Legal challenges to legislation passed last week that would revise criminal sentencing could focus on whether one provision is unconstitutional.
If Gov. Bill Walker signs Senate Bill 54, American Civil Liberties Union of Alaska lawyer Tara Rich expects defense attorneys to file lawsuits almost immediately.
Rich said the ACLU would be joining them, because it considers one part — which says that people arrested for committing class C felonies for the first time face the same range of sentences as those charged with more serious class B felonies — unconstitutional.
“If there’s no rational basis for the Legislature to completely fail to distinguish between these two separate levels of crimes, then it will be struck down as violating due process rights,” Rich said.
The ACLU and state prosecutors raised similar concerns about the provision with lawmakers last week.
But state Criminal Division Director John Skidmore said Tuesday that judges may not strike down the law.
In fact, Skidmore said he expects the courts will work out a solution.
“The courts in Alaska will find a way to interpret the statute … in a way that avoids any constitutional issues,” Skidmore said.
Skidmore said judges would likely do this using what are called benchmarks.
“Instead of the Legislature giving specific sentencing ranges, the courts step in and provide a sentencing range within what the Legislature has already given them,” Skidmore said.
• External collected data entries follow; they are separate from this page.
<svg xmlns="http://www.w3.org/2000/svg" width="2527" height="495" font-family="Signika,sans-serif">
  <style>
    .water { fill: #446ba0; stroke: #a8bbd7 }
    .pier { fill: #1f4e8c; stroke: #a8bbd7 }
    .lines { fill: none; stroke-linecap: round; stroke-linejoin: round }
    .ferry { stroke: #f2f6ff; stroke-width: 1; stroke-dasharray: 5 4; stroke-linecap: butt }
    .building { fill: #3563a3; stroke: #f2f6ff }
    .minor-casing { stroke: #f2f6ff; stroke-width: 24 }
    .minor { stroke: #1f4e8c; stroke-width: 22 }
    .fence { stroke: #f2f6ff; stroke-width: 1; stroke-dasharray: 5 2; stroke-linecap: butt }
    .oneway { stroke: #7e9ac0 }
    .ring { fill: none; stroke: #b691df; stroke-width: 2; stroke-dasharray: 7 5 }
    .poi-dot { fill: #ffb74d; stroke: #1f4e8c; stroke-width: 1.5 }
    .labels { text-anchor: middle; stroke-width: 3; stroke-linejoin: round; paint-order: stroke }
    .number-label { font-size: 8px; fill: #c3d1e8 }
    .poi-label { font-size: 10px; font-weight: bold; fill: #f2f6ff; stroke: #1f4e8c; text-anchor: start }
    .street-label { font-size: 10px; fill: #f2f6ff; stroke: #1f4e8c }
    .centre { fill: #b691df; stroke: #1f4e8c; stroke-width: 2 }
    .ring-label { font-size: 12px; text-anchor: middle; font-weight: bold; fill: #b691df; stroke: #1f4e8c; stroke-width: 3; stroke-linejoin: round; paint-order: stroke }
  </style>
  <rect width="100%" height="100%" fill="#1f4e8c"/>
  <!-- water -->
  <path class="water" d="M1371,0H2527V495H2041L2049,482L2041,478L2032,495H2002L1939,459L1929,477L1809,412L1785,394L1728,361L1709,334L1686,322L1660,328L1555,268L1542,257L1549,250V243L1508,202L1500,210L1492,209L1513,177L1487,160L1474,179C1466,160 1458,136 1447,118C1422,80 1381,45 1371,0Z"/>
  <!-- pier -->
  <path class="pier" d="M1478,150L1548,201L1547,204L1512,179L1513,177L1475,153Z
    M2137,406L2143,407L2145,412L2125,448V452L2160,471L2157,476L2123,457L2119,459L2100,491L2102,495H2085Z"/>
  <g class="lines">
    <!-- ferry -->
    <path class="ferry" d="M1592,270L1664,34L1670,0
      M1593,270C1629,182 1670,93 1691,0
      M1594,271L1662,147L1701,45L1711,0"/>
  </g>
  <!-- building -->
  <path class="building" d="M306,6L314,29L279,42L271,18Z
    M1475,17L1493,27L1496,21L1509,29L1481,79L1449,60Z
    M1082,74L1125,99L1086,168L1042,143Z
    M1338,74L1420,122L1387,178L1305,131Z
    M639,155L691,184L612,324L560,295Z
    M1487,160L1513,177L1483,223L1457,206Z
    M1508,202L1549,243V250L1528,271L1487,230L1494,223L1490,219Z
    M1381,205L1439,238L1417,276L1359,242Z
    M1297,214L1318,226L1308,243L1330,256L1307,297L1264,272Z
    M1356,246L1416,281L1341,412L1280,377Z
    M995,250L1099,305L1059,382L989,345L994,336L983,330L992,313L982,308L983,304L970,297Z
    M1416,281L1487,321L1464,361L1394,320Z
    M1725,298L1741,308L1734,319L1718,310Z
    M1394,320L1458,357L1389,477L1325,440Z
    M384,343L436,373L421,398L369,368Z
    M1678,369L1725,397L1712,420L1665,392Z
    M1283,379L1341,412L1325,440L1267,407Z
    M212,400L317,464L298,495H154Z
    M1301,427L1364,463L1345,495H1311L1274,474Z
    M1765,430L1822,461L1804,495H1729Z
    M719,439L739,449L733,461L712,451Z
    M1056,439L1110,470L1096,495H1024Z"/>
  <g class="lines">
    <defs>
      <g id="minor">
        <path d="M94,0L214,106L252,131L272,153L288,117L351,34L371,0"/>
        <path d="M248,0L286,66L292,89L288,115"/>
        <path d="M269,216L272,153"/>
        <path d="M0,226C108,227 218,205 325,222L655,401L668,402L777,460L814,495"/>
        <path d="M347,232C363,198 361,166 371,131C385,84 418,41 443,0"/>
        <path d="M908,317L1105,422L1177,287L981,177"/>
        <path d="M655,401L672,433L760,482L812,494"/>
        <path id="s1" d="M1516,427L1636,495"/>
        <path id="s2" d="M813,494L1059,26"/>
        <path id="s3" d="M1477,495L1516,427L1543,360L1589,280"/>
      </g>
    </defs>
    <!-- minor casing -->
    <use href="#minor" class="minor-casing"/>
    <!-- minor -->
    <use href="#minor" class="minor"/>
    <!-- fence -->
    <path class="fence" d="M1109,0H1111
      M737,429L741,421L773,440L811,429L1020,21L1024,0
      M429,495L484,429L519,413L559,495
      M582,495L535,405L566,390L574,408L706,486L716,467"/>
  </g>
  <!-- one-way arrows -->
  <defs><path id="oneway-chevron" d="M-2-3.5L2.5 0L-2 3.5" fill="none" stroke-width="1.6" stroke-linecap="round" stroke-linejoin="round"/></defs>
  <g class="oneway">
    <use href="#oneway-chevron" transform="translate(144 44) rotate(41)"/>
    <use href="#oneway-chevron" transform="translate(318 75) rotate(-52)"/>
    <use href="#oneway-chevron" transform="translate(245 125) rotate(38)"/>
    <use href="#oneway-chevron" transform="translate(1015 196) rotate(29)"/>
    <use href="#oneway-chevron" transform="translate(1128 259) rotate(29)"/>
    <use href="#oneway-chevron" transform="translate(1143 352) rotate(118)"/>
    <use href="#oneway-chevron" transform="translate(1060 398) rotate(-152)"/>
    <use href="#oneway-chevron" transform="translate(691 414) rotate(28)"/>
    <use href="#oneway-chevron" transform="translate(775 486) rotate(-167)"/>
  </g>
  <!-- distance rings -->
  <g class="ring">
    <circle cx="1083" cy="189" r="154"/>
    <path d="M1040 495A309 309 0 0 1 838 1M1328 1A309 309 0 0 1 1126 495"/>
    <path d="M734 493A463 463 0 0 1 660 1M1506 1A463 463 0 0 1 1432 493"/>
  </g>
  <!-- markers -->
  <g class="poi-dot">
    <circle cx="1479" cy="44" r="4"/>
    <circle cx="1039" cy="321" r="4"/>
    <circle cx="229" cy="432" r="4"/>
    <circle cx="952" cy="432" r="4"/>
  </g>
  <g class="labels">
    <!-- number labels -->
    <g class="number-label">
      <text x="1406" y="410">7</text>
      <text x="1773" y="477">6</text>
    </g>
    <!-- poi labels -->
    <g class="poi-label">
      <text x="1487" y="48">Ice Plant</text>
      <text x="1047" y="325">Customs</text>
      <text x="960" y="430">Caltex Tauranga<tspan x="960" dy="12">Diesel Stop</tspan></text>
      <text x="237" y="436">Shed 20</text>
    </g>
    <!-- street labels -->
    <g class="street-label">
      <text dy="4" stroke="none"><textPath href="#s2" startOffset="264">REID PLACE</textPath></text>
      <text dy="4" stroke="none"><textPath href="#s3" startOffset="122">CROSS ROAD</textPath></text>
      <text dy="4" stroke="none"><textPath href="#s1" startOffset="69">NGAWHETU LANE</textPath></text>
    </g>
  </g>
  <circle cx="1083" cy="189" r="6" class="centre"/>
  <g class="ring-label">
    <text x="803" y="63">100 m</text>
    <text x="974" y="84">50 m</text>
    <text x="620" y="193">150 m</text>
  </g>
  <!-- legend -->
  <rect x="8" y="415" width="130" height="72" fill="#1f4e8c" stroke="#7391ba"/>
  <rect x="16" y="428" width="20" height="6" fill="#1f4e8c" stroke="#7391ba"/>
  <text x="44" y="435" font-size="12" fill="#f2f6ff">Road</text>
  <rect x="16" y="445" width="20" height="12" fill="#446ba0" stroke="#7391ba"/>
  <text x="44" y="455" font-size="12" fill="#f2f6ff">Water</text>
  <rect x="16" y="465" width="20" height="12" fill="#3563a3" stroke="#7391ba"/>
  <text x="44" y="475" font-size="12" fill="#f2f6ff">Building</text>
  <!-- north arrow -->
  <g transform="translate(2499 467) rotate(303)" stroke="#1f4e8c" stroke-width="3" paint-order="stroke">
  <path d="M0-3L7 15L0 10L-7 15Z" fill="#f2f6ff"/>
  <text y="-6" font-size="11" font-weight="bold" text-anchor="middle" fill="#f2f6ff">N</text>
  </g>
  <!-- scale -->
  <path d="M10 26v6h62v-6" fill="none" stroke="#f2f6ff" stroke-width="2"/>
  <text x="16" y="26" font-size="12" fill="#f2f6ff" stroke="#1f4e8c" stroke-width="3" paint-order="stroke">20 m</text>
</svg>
In the case of first-time class C felonies, Senate Bill 54 says sentences should be between zero and two years, the same range as for first-time class B felons.
Judges could set a benchmark at the low end of the range for the less-serious C felonies.
The House had added the C felony sentencing provision as an amendment.
Skidmore raised concerns about the issue before the Senate decided to agree to the House version of the bill.
“The Department of Law obviously prefers to avoid litigation, like what we will encounter, which is why we recommended that this issue be resolved by the Legislature in conference committee,” Skidmore said.
But that didn’t happen.
Rich said the lawsuits will be filed quickly if Walker signs the bill, because the lawyer for anyone charged with a first-time class C felony would seek to plea bargain.
And negotiating for that plea would depend on how judges interpret the law.
Rich made a different prediction than Skidmore – that courts will invalidate the class C felony provision, and cause that portion of the law to revert to what it is under the controversial Senate Bill 91. First-time class C felons face only suspended sentences under the law, instead of automatic jail time.
“As soon as a defense attorney receives a first-time C felony under SB 54 – once SB 54 becomes law – if they believe that it’s unconstitutional and that a court would most likely rule that it should return to the original SB 91 sentencing scheme – that is how they would operate in negotiating the case,” Rich said.
Rich said the ACLU was disappointed with other changes the House made on the floor.
“They’re ratcheting up criminal penalties and packing the bill with amendment after amendment like cans of sardines,” Rich said.
ACLU concerns also include a provision that affect the length of sentences for people who commit class A misdemeanors for the second time, and for those who commit disorderly conduct.
Rich pointed to evidence that the disorderly conduct sentencing would disproportionately affect Alaska Natives.
Senate President Pete Kelly and House Speaker Bryce Edgmon must sign Senate Bill 54 before it goes to Walker. The governor would then have 20 days, not including Sundays, to sign it into law.